• Instruction a:
Return every line of the listing that contains the string "artery". Matching is case-sensitive.
** BEGIN Source **
Now under this rule, the company stock held in the plan is mark-to-market each quarter, even though the Range stock held in the plan is issued and recorded as treasury stock at the time the contribution is made. Because treasury stock is recorded at cost, the Range stock price subsequently goes up, an increase in noncash expense is recorded.
Likewise, if the Range stock price subsequently goes down, a reduction to expense is recorded. Pretax earnings in 2003 were 49.4 million, a 27 million or 121% increase from 2002.
As I mentioned, 2003 was an inflection year for income taxes, as Range moved from booking a 3.4 million income tax benefit in 2002, to an 18.5 million tax provision in 2003.
Now, less than 200,000 in cash income taxes were accrued in 2003, with the remainder being deferred taxes. We anticipate booking provisions for 2004 income taxes at the full 37% rate. So all but about 2% of the provision being deferred.
2003 net income available to common shareholders, including the 4.5 million FAS 143 asset retirement item, was 34.6 million, 34% higher than 2002. 2003 non-GAAP earnings per share, which are adjusted for certain noncash items, were 49 cents basic and 46 cents dilutive.
** END Source **
• Instruction b:
According to the earnings remarks, at what rate does Range anticipate booking provisions for 2004 income taxes?
** BEGIN Given data **
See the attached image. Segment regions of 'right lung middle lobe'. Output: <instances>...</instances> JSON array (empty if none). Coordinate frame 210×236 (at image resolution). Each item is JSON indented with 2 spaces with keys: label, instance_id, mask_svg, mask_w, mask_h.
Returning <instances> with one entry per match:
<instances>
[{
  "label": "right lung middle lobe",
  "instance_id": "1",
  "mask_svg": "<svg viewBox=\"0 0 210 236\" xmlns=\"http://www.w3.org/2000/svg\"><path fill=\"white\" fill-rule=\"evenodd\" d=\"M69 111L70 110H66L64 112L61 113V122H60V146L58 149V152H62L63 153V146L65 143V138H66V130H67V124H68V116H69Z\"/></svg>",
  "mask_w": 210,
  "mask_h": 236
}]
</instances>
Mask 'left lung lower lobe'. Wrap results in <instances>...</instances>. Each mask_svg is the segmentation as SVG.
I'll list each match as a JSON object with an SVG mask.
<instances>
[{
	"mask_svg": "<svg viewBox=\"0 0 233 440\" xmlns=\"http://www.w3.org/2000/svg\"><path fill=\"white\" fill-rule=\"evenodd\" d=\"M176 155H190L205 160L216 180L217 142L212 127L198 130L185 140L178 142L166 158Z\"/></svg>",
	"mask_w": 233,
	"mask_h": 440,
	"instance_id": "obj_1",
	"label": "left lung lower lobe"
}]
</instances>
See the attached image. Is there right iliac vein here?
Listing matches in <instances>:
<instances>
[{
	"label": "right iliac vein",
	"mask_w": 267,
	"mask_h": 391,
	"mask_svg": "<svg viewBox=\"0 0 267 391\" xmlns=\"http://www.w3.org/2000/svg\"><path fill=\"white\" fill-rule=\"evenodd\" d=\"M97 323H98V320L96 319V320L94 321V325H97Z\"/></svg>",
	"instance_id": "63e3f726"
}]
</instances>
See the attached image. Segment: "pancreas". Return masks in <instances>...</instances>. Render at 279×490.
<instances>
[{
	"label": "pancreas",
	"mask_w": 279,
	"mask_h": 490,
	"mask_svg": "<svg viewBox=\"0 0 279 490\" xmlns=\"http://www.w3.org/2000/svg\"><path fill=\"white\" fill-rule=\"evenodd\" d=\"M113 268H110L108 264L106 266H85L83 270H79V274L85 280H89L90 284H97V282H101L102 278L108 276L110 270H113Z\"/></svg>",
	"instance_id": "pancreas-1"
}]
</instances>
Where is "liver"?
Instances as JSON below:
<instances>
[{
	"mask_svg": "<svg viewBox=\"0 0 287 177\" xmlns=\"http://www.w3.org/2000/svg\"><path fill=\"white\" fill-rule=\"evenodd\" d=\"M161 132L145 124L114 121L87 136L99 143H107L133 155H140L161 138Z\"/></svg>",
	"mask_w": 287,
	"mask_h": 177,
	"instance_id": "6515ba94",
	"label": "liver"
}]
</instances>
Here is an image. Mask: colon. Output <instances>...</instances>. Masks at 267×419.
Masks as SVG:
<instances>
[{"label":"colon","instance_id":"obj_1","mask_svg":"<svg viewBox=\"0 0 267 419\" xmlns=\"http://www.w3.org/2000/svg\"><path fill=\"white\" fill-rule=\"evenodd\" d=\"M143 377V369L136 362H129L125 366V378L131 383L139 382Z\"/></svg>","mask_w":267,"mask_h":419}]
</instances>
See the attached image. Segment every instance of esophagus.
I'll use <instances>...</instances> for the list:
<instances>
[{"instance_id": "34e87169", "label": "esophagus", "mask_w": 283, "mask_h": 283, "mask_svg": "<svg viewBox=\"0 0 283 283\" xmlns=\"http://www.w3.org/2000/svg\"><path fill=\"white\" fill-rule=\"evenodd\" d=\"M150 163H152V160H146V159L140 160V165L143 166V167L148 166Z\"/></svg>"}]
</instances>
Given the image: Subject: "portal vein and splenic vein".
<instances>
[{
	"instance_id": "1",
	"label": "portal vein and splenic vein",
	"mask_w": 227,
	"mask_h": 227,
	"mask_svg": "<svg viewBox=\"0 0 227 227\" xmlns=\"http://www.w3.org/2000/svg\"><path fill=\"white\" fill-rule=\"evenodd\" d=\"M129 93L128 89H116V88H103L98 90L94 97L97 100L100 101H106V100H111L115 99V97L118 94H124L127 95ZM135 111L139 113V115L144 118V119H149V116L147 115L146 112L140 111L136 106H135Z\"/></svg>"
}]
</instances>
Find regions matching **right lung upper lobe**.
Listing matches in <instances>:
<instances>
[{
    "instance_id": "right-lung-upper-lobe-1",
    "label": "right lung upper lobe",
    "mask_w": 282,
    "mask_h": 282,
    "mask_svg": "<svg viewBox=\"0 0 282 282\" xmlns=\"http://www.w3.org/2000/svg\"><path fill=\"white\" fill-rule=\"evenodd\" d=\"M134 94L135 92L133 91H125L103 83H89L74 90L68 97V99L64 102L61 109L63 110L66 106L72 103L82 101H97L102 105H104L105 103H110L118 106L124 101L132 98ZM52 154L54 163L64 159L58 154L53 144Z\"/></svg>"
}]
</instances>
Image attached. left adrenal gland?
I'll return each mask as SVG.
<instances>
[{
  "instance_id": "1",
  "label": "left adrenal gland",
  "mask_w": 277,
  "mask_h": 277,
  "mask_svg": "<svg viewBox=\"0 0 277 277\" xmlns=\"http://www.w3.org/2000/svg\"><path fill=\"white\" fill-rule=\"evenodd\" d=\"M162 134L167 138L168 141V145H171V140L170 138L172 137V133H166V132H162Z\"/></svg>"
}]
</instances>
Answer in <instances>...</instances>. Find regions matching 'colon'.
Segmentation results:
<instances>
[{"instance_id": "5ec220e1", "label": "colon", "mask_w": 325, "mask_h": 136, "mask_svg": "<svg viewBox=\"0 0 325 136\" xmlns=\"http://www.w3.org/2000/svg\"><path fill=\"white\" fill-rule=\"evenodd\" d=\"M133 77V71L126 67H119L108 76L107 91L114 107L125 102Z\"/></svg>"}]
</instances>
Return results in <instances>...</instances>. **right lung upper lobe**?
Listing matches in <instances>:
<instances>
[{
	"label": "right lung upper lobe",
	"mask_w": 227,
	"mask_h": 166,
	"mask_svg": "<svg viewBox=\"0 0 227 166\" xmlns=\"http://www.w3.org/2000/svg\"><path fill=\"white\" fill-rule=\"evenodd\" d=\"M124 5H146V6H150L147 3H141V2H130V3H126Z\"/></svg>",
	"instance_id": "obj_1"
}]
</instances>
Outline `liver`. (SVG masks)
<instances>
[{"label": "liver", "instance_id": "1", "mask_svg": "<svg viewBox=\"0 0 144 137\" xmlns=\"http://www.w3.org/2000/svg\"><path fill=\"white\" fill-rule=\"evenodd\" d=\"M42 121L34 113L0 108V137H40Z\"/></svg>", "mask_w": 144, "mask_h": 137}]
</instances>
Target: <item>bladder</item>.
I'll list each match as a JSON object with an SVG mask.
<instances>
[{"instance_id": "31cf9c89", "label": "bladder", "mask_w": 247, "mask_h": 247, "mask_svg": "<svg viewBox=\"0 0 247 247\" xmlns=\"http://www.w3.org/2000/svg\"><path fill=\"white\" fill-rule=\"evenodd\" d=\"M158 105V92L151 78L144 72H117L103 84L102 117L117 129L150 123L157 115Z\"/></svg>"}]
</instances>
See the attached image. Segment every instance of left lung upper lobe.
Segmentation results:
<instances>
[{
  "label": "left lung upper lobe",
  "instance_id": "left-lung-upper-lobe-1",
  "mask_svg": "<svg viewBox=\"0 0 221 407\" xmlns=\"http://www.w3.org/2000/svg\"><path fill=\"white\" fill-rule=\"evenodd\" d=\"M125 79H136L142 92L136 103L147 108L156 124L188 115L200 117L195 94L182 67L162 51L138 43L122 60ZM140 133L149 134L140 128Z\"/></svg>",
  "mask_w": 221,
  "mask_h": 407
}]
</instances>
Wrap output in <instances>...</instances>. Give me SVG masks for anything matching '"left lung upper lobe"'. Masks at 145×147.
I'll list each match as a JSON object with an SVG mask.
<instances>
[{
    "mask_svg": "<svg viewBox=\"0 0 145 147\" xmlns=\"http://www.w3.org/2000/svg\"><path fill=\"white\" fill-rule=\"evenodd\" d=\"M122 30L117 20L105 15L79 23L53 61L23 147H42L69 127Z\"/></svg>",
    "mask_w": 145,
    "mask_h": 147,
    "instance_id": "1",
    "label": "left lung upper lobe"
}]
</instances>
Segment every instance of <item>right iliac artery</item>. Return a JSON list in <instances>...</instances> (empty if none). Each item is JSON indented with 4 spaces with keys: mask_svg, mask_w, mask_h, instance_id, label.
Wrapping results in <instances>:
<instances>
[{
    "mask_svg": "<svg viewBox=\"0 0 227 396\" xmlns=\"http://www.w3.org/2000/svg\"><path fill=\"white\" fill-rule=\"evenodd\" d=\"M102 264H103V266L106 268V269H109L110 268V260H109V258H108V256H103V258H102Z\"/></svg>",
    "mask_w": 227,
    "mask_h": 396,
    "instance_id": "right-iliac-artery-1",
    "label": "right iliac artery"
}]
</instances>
** END Given data **
• Expected answer a:
Segment every instance of <item>right iliac artery</item>. Return a JSON list in <instances>...</instances> (empty if none). Each item is JSON indented with 4 spaces with keys: mask_svg, mask_w, mask_h, instance_id, label.
    "instance_id": "right-iliac-artery-1",
    "label": "right iliac artery"

• Expected answer b:
At the full 37% rate.